Jane Austen was born the year that the Americans ditched their English king. No rigid social hierarchy plagued the colonies, who were too busy fighting and farming to worry about who should have precedence in seating, and who should go in first to a formal dinner. But such matters concerned Sir Walter Elliott and two of his daughters, Elizabeth and Mary, in Persuasion, Austen’s brilliant satire on manners. The heroine of this book is the middle daughter, Anne, now a faded beauty of 27. Eight years before, she had been dissuaded from marrying the handsome but impecunious Frederick Wentworth. Now he is returned from fighting the Napoleonic wars, a Navy captain, setting Anne’s heart aflutter all over again.
This is a classic romance setup, with misunderstandings and unkindnesses all around, ending in a HEA (happy ever after) for all the “good” characters, and disrepute for the baddies. This is also a novel combining Austen’s unique powers of political and social observation with undercurrents of humor.

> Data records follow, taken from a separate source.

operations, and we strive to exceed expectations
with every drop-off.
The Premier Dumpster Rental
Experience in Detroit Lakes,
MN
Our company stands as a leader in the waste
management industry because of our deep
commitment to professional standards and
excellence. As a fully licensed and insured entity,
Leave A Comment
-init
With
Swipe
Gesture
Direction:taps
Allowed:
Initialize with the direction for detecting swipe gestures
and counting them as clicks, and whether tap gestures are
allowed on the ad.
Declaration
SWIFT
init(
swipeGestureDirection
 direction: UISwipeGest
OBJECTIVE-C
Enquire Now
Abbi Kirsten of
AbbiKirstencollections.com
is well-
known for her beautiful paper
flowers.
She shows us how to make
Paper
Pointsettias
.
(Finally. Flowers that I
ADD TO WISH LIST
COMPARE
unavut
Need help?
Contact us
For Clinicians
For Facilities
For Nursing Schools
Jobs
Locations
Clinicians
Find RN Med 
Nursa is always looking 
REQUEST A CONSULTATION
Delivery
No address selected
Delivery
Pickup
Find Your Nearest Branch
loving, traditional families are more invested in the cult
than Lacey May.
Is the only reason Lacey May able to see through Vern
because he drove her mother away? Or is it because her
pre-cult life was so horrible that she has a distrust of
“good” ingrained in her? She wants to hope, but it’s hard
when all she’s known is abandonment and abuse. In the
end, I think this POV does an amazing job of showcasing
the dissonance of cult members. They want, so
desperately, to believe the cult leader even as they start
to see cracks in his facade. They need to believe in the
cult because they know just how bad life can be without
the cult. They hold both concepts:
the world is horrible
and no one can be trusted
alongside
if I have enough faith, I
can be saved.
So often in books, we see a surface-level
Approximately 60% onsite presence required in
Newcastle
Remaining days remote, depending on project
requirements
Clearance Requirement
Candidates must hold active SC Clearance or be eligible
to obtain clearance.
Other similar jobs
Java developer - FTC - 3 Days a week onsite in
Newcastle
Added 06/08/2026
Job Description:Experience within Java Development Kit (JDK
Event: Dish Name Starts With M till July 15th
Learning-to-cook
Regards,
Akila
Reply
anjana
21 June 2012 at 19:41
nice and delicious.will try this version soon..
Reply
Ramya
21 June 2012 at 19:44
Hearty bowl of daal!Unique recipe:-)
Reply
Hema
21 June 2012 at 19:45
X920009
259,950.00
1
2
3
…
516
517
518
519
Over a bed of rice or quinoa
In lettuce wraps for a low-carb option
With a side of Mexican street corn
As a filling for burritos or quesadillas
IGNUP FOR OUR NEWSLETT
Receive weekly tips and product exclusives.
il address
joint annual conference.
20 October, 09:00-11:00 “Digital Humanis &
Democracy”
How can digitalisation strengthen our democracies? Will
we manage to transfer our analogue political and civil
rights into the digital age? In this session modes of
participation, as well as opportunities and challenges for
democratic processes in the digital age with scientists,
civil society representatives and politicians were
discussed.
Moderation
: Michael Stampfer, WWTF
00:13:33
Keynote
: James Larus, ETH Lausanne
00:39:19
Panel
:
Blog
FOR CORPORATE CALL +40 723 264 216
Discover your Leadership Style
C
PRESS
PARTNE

The first paragraph of Persuasion tells us: “Sir Walter Elliott, of Kellynch Hall, in Somersetshire, was a man, who, for his own amusement, never took up any book but the Baronetage.“ On the next page, Austen, through the device of this tome, which describes the lineage of supposedly distinguished families, informs the reader of the family of Sir Walter, his three daughters, his lack of a son, and that he had chosen a distant male cousin as his heir. The foreshadowing of conflict makes the reader turn the page.
This past Sunday I attended a meeting of a local chapter of JASNA, the Jane Austen Society of North America. Margaret (Meg) Case, chair of English Literature at Roger Williams University, spoke about “the baronetage” in Persuasion. Professor Case passed around copies of the 1801 version of Debrett’s Peerage, Baronetage, and Knightage. It was the perfect moment, as only the morning before, some had watched all those dukes and duchesses, viscounts and earls, take their place in Westminster Abbey for the coronation of King Charles III.
In the wake of the French Revolution, Austen poked fun at inherited titles. She was on the side of those who work for a living, like her fictional naval officers and two of her own brothers. Three hundred years later, those titles still exist and so does Debrett’s. Despite this, England is quite a socially fluid society, and titles are awarded by the monarch to those who excel in some field of public endeavor. That’s why we saw actors, athletes, playwrights, and songwriters in the pews of Westminster Abbey on Saturday, along with princes and dukes.
Sir Walter Elliott would have been quite appalled. But then, as a mere baronet, he would not have been invited to a coronation. We, through television, were. And I, for one, loved it.